Saved data entries:
================================
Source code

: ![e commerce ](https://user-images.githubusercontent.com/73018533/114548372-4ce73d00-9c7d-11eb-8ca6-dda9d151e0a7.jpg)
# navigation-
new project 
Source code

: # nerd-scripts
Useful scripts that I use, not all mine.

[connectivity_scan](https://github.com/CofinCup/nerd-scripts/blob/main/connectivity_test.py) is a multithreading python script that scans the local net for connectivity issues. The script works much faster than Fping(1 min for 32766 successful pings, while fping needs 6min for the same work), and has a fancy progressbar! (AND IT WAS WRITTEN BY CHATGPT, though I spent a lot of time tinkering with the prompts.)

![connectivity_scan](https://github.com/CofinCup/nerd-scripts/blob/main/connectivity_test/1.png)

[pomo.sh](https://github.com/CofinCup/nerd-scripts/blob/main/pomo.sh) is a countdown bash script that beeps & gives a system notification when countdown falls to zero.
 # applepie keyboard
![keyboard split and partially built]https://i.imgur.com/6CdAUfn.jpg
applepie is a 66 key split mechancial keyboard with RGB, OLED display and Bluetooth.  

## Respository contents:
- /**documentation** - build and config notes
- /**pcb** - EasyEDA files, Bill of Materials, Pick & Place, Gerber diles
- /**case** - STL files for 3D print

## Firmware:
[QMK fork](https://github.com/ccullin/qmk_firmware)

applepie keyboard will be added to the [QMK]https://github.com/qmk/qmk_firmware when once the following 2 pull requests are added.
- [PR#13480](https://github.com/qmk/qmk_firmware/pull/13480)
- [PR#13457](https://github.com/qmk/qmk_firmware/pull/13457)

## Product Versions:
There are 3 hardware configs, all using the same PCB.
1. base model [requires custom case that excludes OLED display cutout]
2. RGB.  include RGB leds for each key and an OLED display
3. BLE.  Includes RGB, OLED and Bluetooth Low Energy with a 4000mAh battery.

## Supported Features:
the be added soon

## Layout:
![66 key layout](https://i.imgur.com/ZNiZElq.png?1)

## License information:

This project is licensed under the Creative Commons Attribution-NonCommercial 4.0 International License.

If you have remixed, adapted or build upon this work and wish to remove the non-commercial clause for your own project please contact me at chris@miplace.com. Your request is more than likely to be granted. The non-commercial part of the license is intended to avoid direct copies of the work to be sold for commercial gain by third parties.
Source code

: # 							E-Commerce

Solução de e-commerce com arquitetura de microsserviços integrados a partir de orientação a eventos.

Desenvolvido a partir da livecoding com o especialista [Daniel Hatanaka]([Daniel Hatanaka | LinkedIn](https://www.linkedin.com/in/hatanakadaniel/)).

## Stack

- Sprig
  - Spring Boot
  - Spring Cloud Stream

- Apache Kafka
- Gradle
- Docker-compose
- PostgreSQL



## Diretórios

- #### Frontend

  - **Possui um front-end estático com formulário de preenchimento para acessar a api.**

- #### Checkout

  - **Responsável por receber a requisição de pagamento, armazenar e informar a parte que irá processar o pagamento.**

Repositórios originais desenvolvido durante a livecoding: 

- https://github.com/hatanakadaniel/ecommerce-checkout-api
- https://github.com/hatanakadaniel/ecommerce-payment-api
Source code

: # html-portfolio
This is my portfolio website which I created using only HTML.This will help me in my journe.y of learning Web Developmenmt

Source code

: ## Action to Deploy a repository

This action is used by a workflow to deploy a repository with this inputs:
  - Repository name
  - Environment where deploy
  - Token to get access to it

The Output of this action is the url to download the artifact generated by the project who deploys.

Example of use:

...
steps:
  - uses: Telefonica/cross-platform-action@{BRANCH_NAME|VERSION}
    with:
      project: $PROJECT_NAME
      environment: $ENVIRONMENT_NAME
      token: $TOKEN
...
================================
- **Task directions**
Restate the records, all of them, precisely as written.

- **Response for this exercise**
Source code

: ![e commerce ](https://user-images.githubusercontent.com/73018533/114548372-4ce73d00-9c7d-11eb-8ca6-dda9d151e0a7.jpg)
# navigation-
new project 
Source code

: # nerd-scripts
Useful scripts that I use, not all mine.

[connectivity_scan](https://github.com/CofinCup/nerd-scripts/blob/main/connectivity_test.py) is a multithreading python script that scans the local net for connectivity issues. The script works much faster than Fping(1 min for 32766 successful pings, while fping needs 6min for the same work), and has a fancy progressbar! (AND IT WAS WRITTEN BY CHATGPT, though I spent a lot of time tinkering with the prompts.)

![connectivity_scan](https://github.com/CofinCup/nerd-scripts/blob/main/connectivity_test/1.png)

[pomo.sh](https://github.com/CofinCup/nerd-scripts/blob/main/pomo.sh) is a countdown bash script that beeps & gives a system notification when countdown falls to zero.
 # applepie keyboard
![keyboard split and partially built]https://i.imgur.com/6CdAUfn.jpg
applepie is a 66 key split mechancial keyboard with RGB, OLED display and Bluetooth.  

## Respository contents:
- /**documentation** - build and config notes
- /**pcb** - EasyEDA files, Bill of Materials, Pick & Place, Gerber diles
- /**case** - STL files for 3D print

## Firmware:
[QMK fork](https://github.com/ccullin/qmk_firmware)

applepie keyboard will be added to the [QMK]https://github.com/qmk/qmk_firmware when once the following 2 pull requests are added.
- [PR#13480](https://github.com/qmk/qmk_firmware/pull/13480)
- [PR#13457](https://github.com/qmk/qmk_firmware/pull/13457)

## Product Versions:
There are 3 hardware configs, all using the same PCB.
1. base model [requires custom case that excludes OLED display cutout]
2. RGB.  include RGB leds for each key and an OLED display
3. BLE.  Includes RGB, OLED and Bluetooth Low Energy with a 4000mAh battery.

## Supported Features:
the be added soon

## Layout:
![66 key layout](https://i.imgur.com/ZNiZElq.png?1)

## License information:

This project is licensed under the Creative Commons Attribution-NonCommercial 4.0 International License.

If you have remixed, adapted or build upon this work and wish to remove the non-commercial clause for your own project please contact me at chris@miplace.com. Your request is more than likely to be granted. The non-commercial part of the license is intended to avoid direct copies of the work to be sold for commercial gain by third parties.
Source code

: # 							E-Commerce

Solução de e-commerce com arquitetura de microsserviços integrados a partir de orientação a eventos.

Desenvolvido a partir da livecoding com o especialista [Daniel Hatanaka]([Daniel Hatanaka | LinkedIn](https://www.linkedin.com/in/hatanakadaniel/)).

## Stack

- Sprig
  - Spring Boot
  - Spring Cloud Stream

- Apache Kafka
- Gradle
- Docker-compose
- PostgreSQL



## Diretórios

- #### Frontend

  - **Possui um front-end estático com formulário de preenchimento para acessar a api.**

- #### Checkout

  - **Responsável por receber a requisição de pagamento, armazenar e informar a parte que irá processar o pagamento.**

Repositórios originais desenvolvido durante a livecoding: 

- https://github.com/hatanakadaniel/ecommerce-checkout-api
- https://github.com/hatanakadaniel/ecommerce-payment-api
Source code

: # html-portfolio
This is my portfolio website which I created using only HTML.This will help me in my journe.y of learning Web Developmenmt

Source code

: ## Action to Deploy a repository

This action is used by a workflow to deploy a repository with this inputs:
  - Repository name
  - Environment where deploy
  - Token to get access to it

The Output of this action is the url to download the artifact generated by the project who deploys.

Example of use:

...
steps:
  - uses: Telefonica/cross-platform-action@{BRANCH_NAME|VERSION}
    with:
      project: $PROJECT_NAME
      environment: $ENVIRONMENT_NAME
      token: $TOKEN
...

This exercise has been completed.